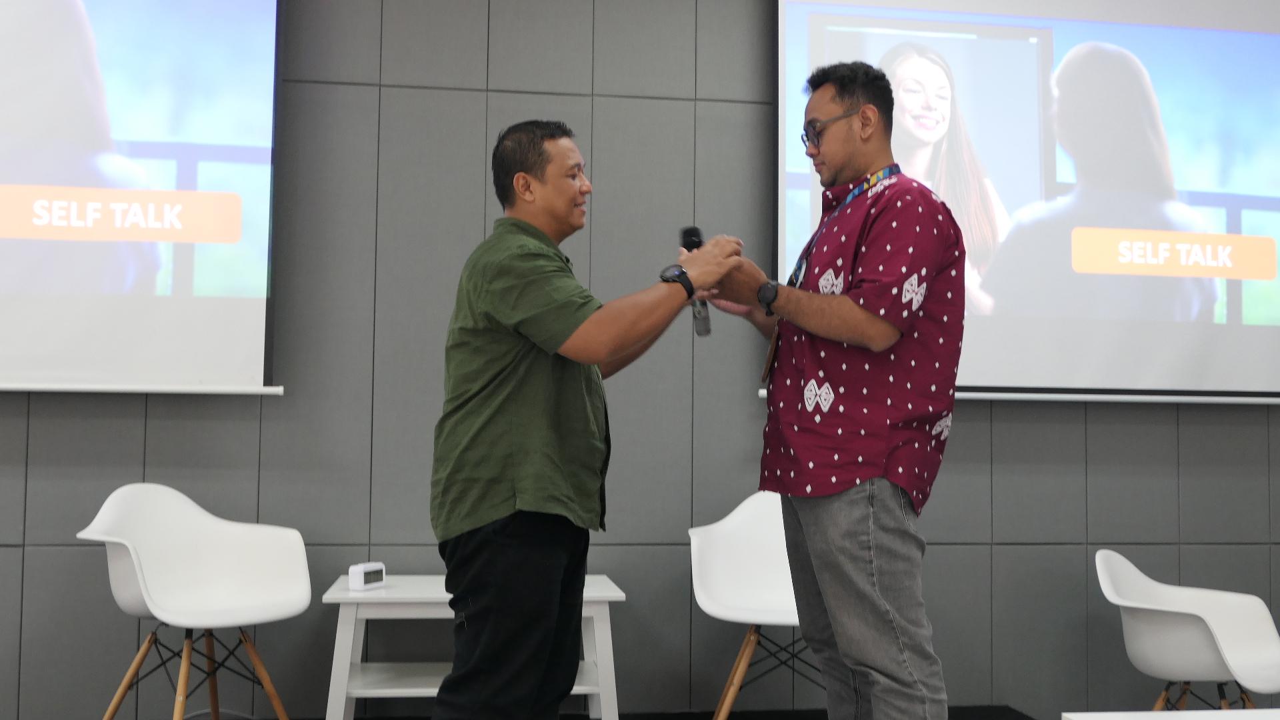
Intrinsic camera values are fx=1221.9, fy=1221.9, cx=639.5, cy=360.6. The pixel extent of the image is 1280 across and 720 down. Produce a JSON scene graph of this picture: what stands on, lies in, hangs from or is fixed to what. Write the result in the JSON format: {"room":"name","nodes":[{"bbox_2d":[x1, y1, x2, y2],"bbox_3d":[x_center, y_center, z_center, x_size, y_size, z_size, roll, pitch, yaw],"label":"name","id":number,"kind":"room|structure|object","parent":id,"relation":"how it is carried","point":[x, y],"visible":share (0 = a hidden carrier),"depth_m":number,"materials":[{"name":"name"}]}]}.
{"room":"event hall","nodes":[
{"label":"event hall","id":0,"kind":"room"},
{"bbox_2d":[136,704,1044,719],"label":"floor","id":1,"kind":"structure","parent":0,"point":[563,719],"depth_m":4.15,"materials":[{"name":"black"}]},
{"bbox_2d":[77,482,313,719],"bbox_3d":[-1.285,0.774,3.546,0.583,0.821,0.609,-2,-4,37],"label":"white chair","id":2,"kind":"object","parent":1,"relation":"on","point":[142,588],"visible":0.99,"depth_m":3.66,"materials":[{"name":"white plastic"}]},
{"bbox_2d":[320,573,626,719],"bbox_3d":[-0.503,0.943,3.737,0.875,0.509,0.555,1,-3,-7],"label":"white table","id":3,"kind":"object","parent":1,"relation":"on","point":[355,696],"visible":0.64,"depth_m":3.56,"materials":[{"name":"white wood"}]},
{"bbox_2d":[347,562,385,591],"bbox_3d":[-0.820,0.646,3.670,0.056,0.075,0.117,-1,-4,29],"label":"digital clock","id":4,"kind":"object","parent":3,"relation":"on","point":[362,570],"visible":1,"depth_m":3.64,"materials":[{"name":"white plastic"}]},
{"bbox_2d":[428,119,743,719],"bbox_3d":[-0.114,0.271,2.828,0.650,1.597,0.642,-2,-4,33],"label":"man","id":5,"kind":"object","parent":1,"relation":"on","point":[515,556],"visible":0.98,"depth_m":2.62},
{"bbox_2d":[678,225,711,336],"bbox_3d":[0.141,-0.194,3.090,0.084,0.276,0.215,1,-3,-7],"label":"microphone","id":6,"kind":"object","parent":5,"relation":"in","point":[688,234],"visible":0.55,"depth_m":3.02,"materials":[{"name":"black metal"}]},
{"bbox_2d":[687,491,809,719],"bbox_3d":[0.449,0.821,3.822,0.610,0.818,0.603,1,-3,-7],"label":"white chair","id":7,"kind":"object","parent":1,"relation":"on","point":[741,556],"visible":0.6,"depth_m":3.95,"materials":[{"name":"white plastic"}]},
{"bbox_2d":[698,60,971,719],"bbox_3d":[0.443,0.171,2.787,0.557,1.690,0.687,2,-4,-26],"label":"man","id":8,"kind":"object","parent":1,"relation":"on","point":[855,540],"visible":0.99,"depth_m":2.56},
{"bbox_2d":[1060,708,1279,719],"bbox_3d":[1.476,0.932,2.134,1.059,0.451,0.943,1,-3,-7],"label":"white table","id":9,"kind":"object","parent":1,"relation":"on","point":[1165,714],"visible":0.99,"depth_m":2.54,"materials":[{"name":"white"}]},
{"bbox_2d":[1094,550,1279,712],"bbox_3d":[1.676,0.936,3.670,0.574,0.694,0.606,-2,-4,41],"label":"white chair","id":10,"kind":"object","parent":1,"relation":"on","point":[1211,652],"visible":0.96,"depth_m":3.62,"materials":[{"name":"white plastic"}]},
{"bbox_2d":[0,0,1279,719],"bbox_3d":[-0.370,-0.355,4.237,9.900,3.183,0.182,1,-3,-7],"label":"wall","id":11,"kind":"structure","parent":0,"point":[59,403],"depth_m":4.16,"materials":[{"name":"grey"}]},
{"bbox_2d":[0,0,287,394],"bbox_3d":[-2.196,-0.800,3.885,2.078,1.783,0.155,1,-3,-7],"label":"projection screen","id":12,"kind":"object","parent":11,"relation":"attached to","point":[263,28],"visible":1,"depth_m":3.92,"materials":[{"name":"white"}]},
{"bbox_2d":[768,0,1279,402],"bbox_3d":[1.597,-0.713,4.463,2.224,1.725,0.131,1,-3,-7],"label":"projection screen","id":13,"kind":"object","parent":11,"relation":"attached to","point":[1255,24],"visible":0.92,"depth_m":4.42,"materials":[{"name":"white"}]},
{"bbox_2d":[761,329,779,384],"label":"name badge","id":14,"kind":"object","parent":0,"point":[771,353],"visible":0.45,"depth_m":3.02,"materials":[{"name":"brown"}]}
]}

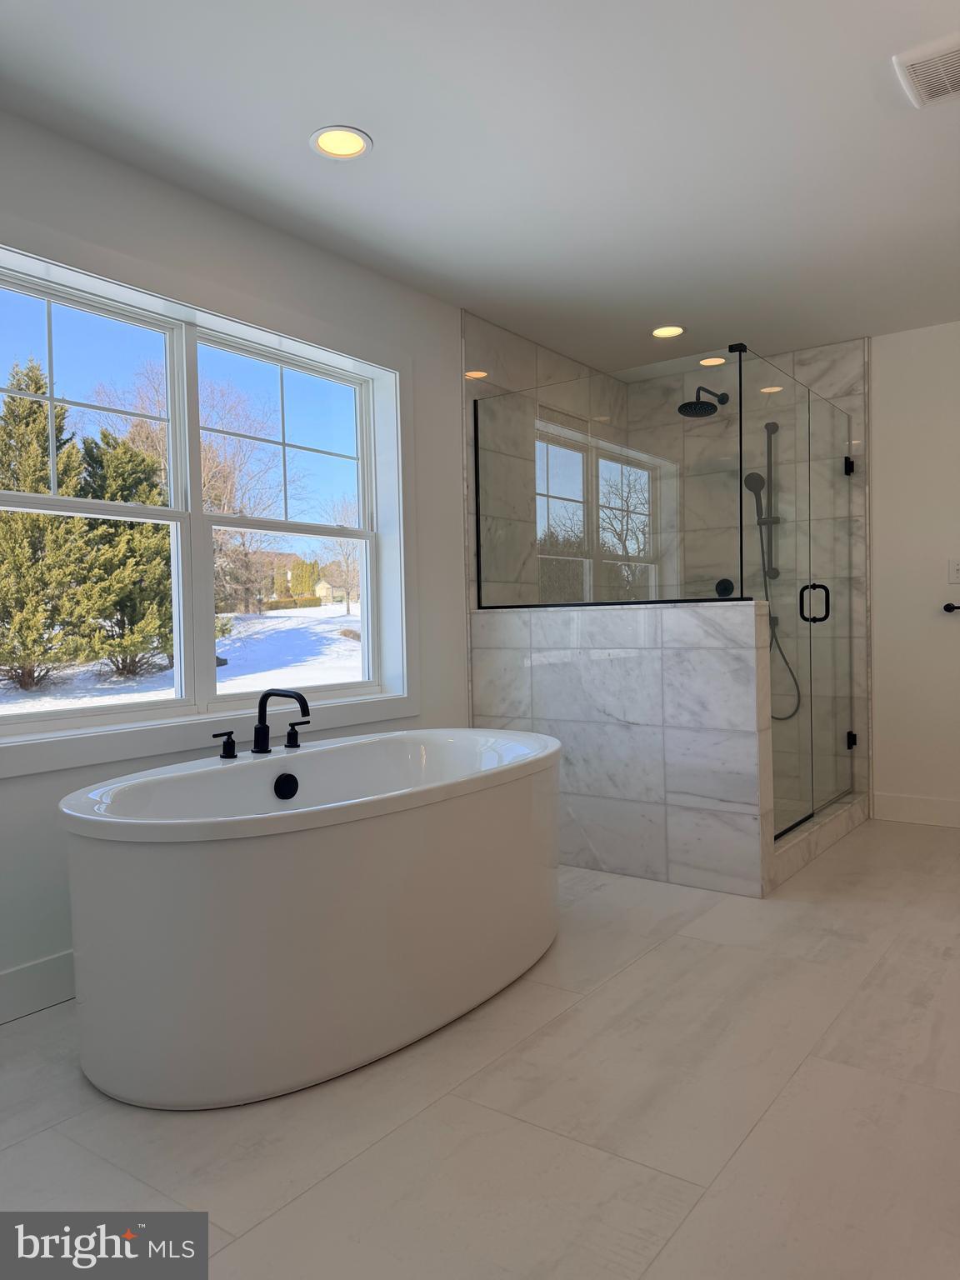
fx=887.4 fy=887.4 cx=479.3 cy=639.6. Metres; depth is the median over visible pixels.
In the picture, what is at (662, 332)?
recessed light
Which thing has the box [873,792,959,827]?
baseboard
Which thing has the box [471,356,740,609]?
glass panel
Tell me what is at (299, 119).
ceiling
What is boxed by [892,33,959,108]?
ceiling vent
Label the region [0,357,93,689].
evergreen tree
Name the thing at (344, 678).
snowy ground
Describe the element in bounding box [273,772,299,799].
overflow drain
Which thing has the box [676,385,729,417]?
shower head
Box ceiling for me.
[0,0,959,373]
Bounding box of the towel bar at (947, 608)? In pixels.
[942,602,959,613]
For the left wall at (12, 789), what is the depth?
2.96 m
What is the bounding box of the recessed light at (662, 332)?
[650,325,685,338]
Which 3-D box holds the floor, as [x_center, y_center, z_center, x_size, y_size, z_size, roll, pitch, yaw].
[0.492,1.045,1.991,3.593,0.103,6.425,0,2,36]
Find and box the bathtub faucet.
[250,688,309,753]
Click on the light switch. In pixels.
(956, 571)
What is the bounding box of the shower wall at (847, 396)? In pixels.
[458,323,873,820]
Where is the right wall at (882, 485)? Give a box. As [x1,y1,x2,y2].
[866,319,959,824]
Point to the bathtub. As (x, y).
(428, 832)
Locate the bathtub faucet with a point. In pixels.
(262, 724)
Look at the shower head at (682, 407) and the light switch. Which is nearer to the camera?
the light switch
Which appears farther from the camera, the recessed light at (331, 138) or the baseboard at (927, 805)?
the baseboard at (927, 805)
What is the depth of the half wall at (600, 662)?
3.51 m
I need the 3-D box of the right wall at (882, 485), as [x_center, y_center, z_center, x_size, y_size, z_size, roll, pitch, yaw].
[2.222,-0.308,4.419,3.371,2.437,0.146,0,2,36]
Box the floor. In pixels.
[0,817,959,1279]
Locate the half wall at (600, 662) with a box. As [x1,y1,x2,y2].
[467,600,778,896]
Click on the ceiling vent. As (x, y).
(908, 60)
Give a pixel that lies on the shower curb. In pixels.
(834, 824)
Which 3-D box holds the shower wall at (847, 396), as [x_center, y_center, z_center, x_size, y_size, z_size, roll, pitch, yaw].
[1.463,-0.322,4.932,1.188,2.479,0.108,0,2,36]
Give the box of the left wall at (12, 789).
[0,110,479,1017]
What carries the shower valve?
attached to the shower wall at (847, 396)
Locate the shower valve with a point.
(726, 592)
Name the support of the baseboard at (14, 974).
attached to the left wall at (12, 789)
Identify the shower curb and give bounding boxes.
[770,792,873,887]
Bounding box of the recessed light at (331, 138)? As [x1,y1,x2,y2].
[309,125,372,159]
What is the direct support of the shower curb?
on the floor
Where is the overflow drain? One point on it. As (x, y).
(277, 783)
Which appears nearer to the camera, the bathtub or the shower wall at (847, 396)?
the bathtub
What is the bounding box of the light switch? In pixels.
[947,557,959,584]
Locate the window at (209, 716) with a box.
[0,221,421,779]
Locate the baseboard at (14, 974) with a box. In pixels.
[0,950,74,1023]
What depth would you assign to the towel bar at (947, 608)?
4.21 m
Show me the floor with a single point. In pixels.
(657, 958)
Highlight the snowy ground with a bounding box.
[0,601,360,719]
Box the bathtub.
[60,728,565,1108]
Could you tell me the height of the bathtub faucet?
0.208 m
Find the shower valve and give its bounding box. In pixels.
[713,578,734,596]
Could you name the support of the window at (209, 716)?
in the left wall at (12, 789)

---

**What you should do**
Print the line that contains "What is the direct" and each line after it up to the end of the listing, exactly as written.

**Output below**
What is the direct support of the shower curb?
on the floor
Where is the overflow drain? One point on it. As (x, y).
(277, 783)
Which appears nearer to the camera, the bathtub or the shower wall at (847, 396)?
the bathtub
What is the bounding box of the light switch? In pixels.
[947,557,959,584]
Locate the window at (209, 716) with a box.
[0,221,421,779]
Locate the baseboard at (14, 974) with a box. In pixels.
[0,950,74,1023]
What depth would you assign to the towel bar at (947, 608)?
4.21 m
Show me the floor with a single point. In pixels.
(657, 958)
Highlight the snowy ground with a bounding box.
[0,601,360,719]
Box the bathtub.
[60,728,565,1108]
Could you tell me the height of the bathtub faucet?
0.208 m
Find the shower valve and give its bounding box. In pixels.
[713,578,734,596]
Could you name the support of the window at (209, 716)?
in the left wall at (12, 789)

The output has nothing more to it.